- The Washington Times - Monday, January 18, 2021

Never-Trump Republicans crowned a new hero last week with the emergence of Rep. Liz Cheney, the party’s No. 3 leader in the House, who accused President Trump of the biggest “betrayal” in White House history and voted for his impeachment.

As the daughter of a former vice president, Ms. Cheney is as close to Republican royalty as exists in Congress right now, and her impeachment vote — and the fierce denunciation she delivered along with it — catapulted her over the likes Sen. Mitt Romney or former Ohio Gov. John Kasich.

Now, as Republicans ponder life without the reins of power, Ms. Cheney’s act of rebellion against the outgoing party leader has pointed the way forward for the wing of the GOP hoping to erase as much as it can of Mr. Trump and his policy positions.

“She represents one possible future for the party, a Reaganesque restoration where character matters most and there’s a platform based on principle rather than fealty to one person,” said Bruce Mehlman, a longtime Republican operative who served in the George W. Bush administration.

Whether Ms. Cheney has a political future at all, however, is the question back in her home state of Wyoming.

“I’ve gotten a lot of phone calls, more than you could count. I have not gotten one in support of what Liz Cheney did,” said Martin Kimmet, chairman of the Republican Party in Park County. “What she did was wrong. Period.”

He said the political nosedive is deep enough she might lose her seat in a GOP primary in 2022. “She couldn’t win a primary today for dog catcher,” Mr. Kimmet said.

It’s a stunning turnaround for a figure who just two months ago was labeled the future “face of the party” by Politico.

The backlash in Wyoming reflects continued support for Mr. Trump among Republican voters. An NBC News poll released Thursday showed only 8% of Republican voters supported impeachment, compared to 89% of Democrats and 45% of independents.

When Ms. Cheney’s exact criticism of Mr. Trump, with her accusation of “betrayal” of his oath of office, was put to the test by YouGov, another pollster, just 31% of those surveyed agreed with her and 62% disagreed, with 52% “strongly” disagreeing.

Among the broader public, though, Ms. Cheney’s view is the majority.

She was one of 10 Republicans to back impeachment. But it was her words that Democrats cited repeatedly as they sought to shame other GOP lawmakers into breaking with Mr. Trump.

“The president of the United States summoned this mob, assembled the mob, and lit the flame of this attack,” Ms. Cheney said in explaining her vote. “Everything that followed was his doing. None of this would have happened without the president.”

“Good for her for honoring her oath of office,” said House Speaker Nancy Pelosi, California Democrat. “Would that more Republicans would honor their oaths of office.”

Trump backers in Congress called on Ms. Cheney to resign her position as chair of the House Republican Conference.

Republican Reps.

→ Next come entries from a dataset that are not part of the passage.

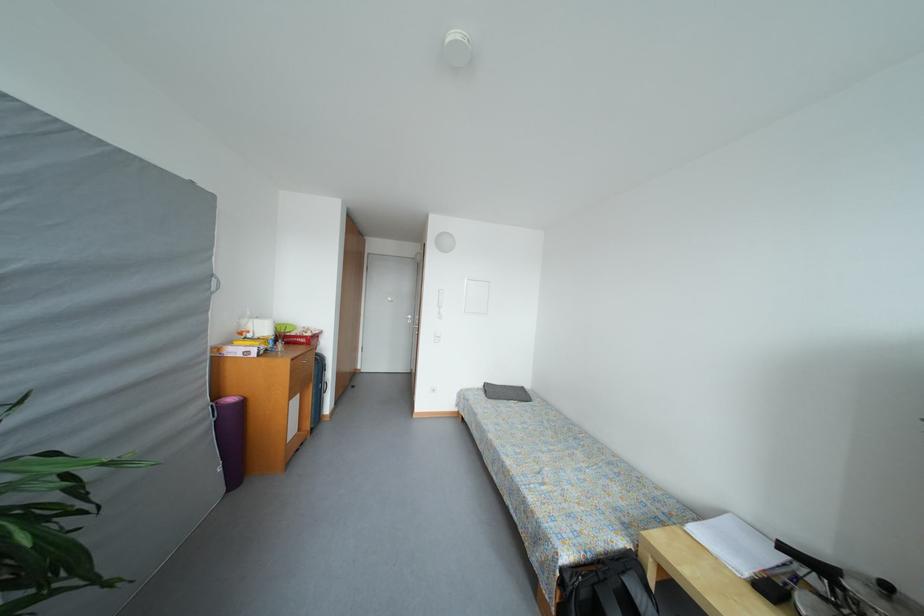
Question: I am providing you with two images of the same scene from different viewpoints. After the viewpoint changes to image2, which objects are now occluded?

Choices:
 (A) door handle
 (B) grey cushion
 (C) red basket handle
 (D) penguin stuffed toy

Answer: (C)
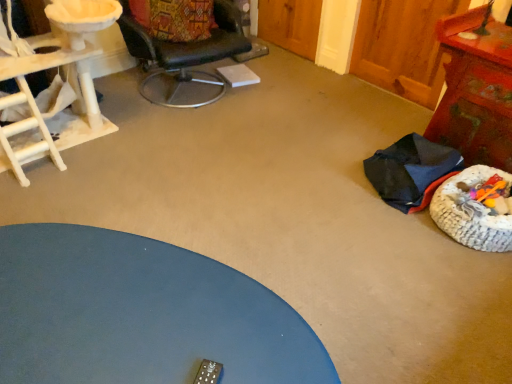
Question: Does blue matte table at lower left, which is the second table from right to left, appear on the left side of wooden textured table at right, acting as the 2th table starting from the front?

Choices:
 (A) no
 (B) yes

Answer: (B)

Question: Is blue matte table at lower left, marked as the first table in a left-to-right arrangement, oriented towards wooden textured table at right, which is the second table from left to right?

Choices:
 (A) no
 (B) yes

Answer: (B)

Question: Is blue matte table at lower left, marked as the first table in a left-to-right arrangement, bigger than wooden textured table at right, which is the second table from left to right?

Choices:
 (A) no
 (B) yes

Answer: (B)

Question: Does blue matte table at lower left, arranged as the 1th table when ordered from the bottom, lie in front of wooden textured table at right, which is counted as the 2th table, starting from the bottom?

Choices:
 (A) yes
 (B) no

Answer: (A)

Question: Is blue matte table at lower left, marked as the first table in a left-to-right arrangement, not near wooden textured table at right, which appears as the first table when viewed from the top?

Choices:
 (A) no
 (B) yes

Answer: (B)

Question: From a real-world perspective, is blue matte table at lower left, the 2th table viewed from the back, beneath wooden textured table at right, which is the second table from left to right?

Choices:
 (A) yes
 (B) no

Answer: (A)

Question: From a real-world perspective, does dark blue fabric chair at lower right, the first chair when ordered from bottom to top, stand above black leather chair at upper center, which ranks as the 1th chair in top-to-bottom order?

Choices:
 (A) no
 (B) yes

Answer: (A)

Question: Is the depth of dark blue fabric chair at lower right, marked as the first chair in a right-to-left arrangement, less than that of black leather chair at upper center, the second chair when ordered from bottom to top?

Choices:
 (A) no
 (B) yes

Answer: (B)

Question: Considering the relative sizes of dark blue fabric chair at lower right, marked as the first chair in a right-to-left arrangement, and black leather chair at upper center, the 1th chair from the left, in the image provided, is dark blue fabric chair at lower right, marked as the first chair in a right-to-left arrangement, smaller than black leather chair at upper center, the 1th chair from the left,?

Choices:
 (A) yes
 (B) no

Answer: (A)

Question: Can you confirm if dark blue fabric chair at lower right, which is the second chair in left-to-right order, is thinner than black leather chair at upper center, placed as the 2th chair when sorted from right to left?

Choices:
 (A) no
 (B) yes

Answer: (B)

Question: Is dark blue fabric chair at lower right, the first chair when ordered from bottom to top, not within black leather chair at upper center, which ranks as the 1th chair in top-to-bottom order?

Choices:
 (A) no
 (B) yes

Answer: (B)

Question: Is dark blue fabric chair at lower right, the first chair when ordered from bottom to top, shorter than black leather chair at upper center, the second chair when ordered from bottom to top?

Choices:
 (A) no
 (B) yes

Answer: (B)

Question: From a real-world perspective, is dark blue fabric chair at lower right, the first chair when ordered from bottom to top, below blue matte table at lower left, the 2th table viewed from the back?

Choices:
 (A) no
 (B) yes

Answer: (B)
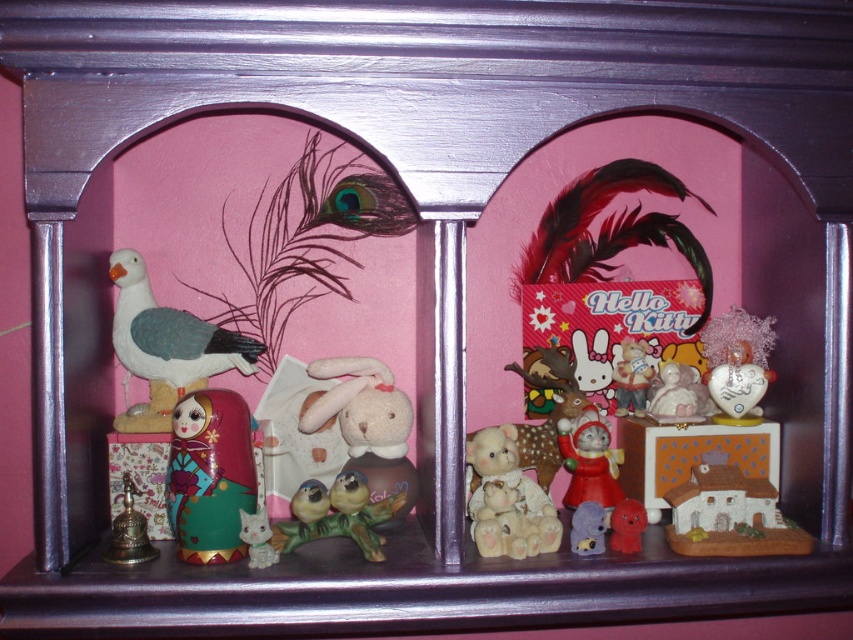
You are organizing a display on the shelf and need to ensure that the tallest item is placed at the back for visibility. Which item should be positioned at the back between the fluffy white plush rabbit at center and the porcelain birds at center?

The fluffy white plush rabbit at center should be placed at the back because it has a greater height compared to the porcelain birds at center.

You are a collector who wants to place a new small sculpture between the fluffy white plush rabbit at center and the porcelain birds at center on the shelf. The sculpture is 2.5 inches wide. Will there be enough space between them to fit the sculpture without moving any existing items?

Andy Biggs of Arizona and Matt Rosendale of Montana are circulating a petition to force her out of the job, and a number of the Trump supporters with whom she’s clashed over the years are gunning for her ouster.

“It is extremely difficult for someone to be in a position of speaking for the conference with those thoughts,” said Rep. Lee Zeldin, New York Republican.

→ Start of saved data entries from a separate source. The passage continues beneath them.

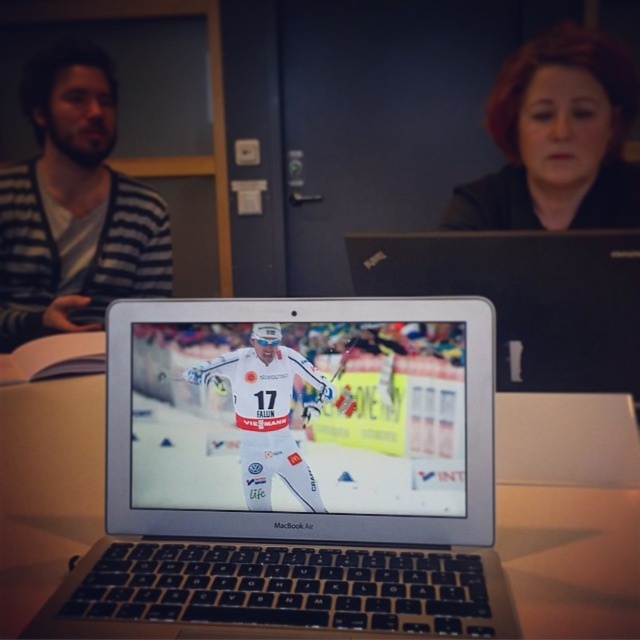
You are a photographer in a dimly lit room. You need to take a photo of the silver metallic laptop at center and the smooth black hair at upper right. Which object should you focus on first to ensure both are in sharp focus?

The silver metallic laptop at center is located below smooth black hair at upper right, so you should focus on the smooth black hair at upper right first since it is farther away and adjusting focus from far to near can help ensure both are in sharp focus.

You are a photographer in a dimly lit room and want to take a photo of the striped sweater at left and smooth black hair at upper right. Which object should you focus on to ensure it appears larger in the photo?

The striped sweater at left should be focused on because it has a greater height compared to the smooth black hair at upper right, making it naturally larger in the photo.

You are a person with a height of 1.7 meters. You are standing in front of the silver metallic laptop at center. Can you see the screen clearly without bending down or leaning forward?

The silver metallic laptop at center is 44.96 centimeters away from the viewer. Since the laptop is placed at center and the viewer is standing, the distance is sufficient to see the screen clearly without bending down or leaning forward.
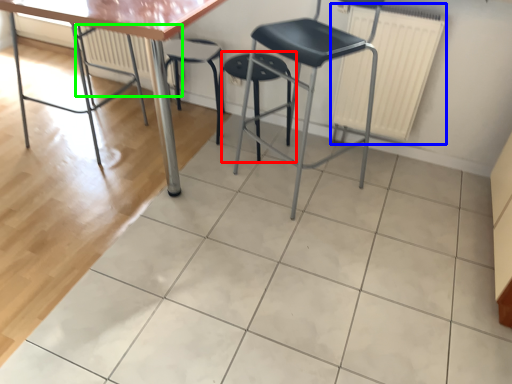
Question: Which object is the closest to the stool (highlighted by a red box)? Choose among these: radiator (highlighted by a blue box) or radiator (highlighted by a green box).

Choices:
 (A) radiator
 (B) radiator

Answer: (A)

Ms. Cheney said she won’t quit.

“I’m not going anywhere. This is a vote of conscience. It’s one where there are different views in our conference. But our nation is facing an unprecedented — since the Civil War — constitutional crisis,” she told reporters at the Capitol.

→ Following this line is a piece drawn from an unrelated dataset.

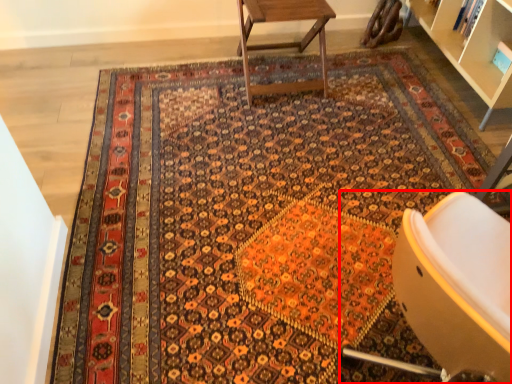
Question: Where is chair (annotated by the red box) located in relation to table in the image?

Choices:
 (A) right
 (B) left

Answer: (A)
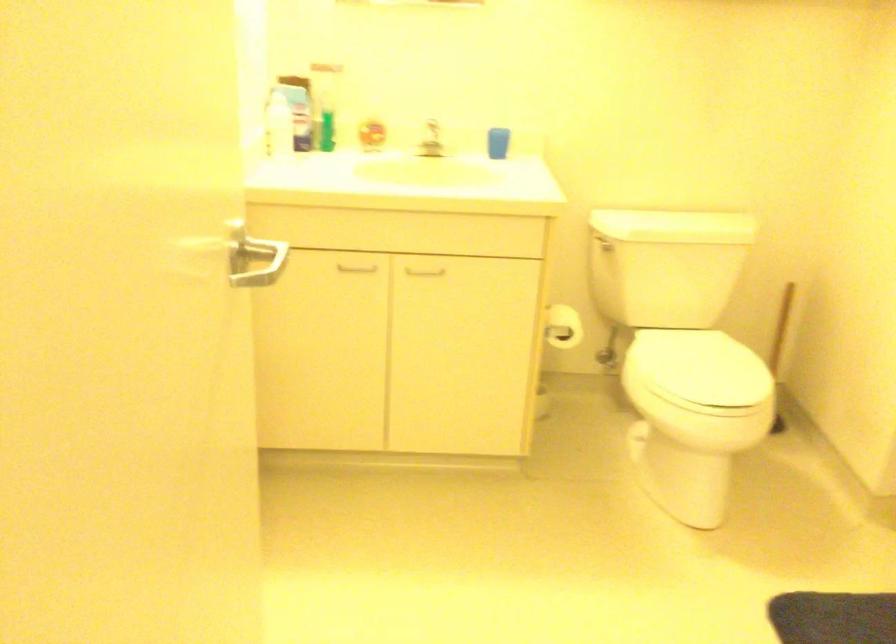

Ms. Cheney had been viewed by political pros in Washington as a future leader of the House Republicans — and perhaps even the first Republican woman to become speaker.

When she turned down a clear path to claim Wyoming’s Senate seat in last year’s election, it was seen as a sign she, too, saw herself ascending the leadership ladder.

In the wake of her vote, she told the Wyoming press corps she expects to find plenty of unity with fellow Republicans in the future, once they’re all battling a Biden administration together.

“Once we get through this period, once we get through the inauguration, we will very much be focused on policy,” she said. “I’m laying out a positive agenda for the future, and it’ll be one that will allow us to get the majority back in two years. That’s what I’m focused on, and that’s what I look forward to our conference being able to accomplish.”

Her spokesman bristled when The Washington Times asked whether she was the new face of the Never Trump movement.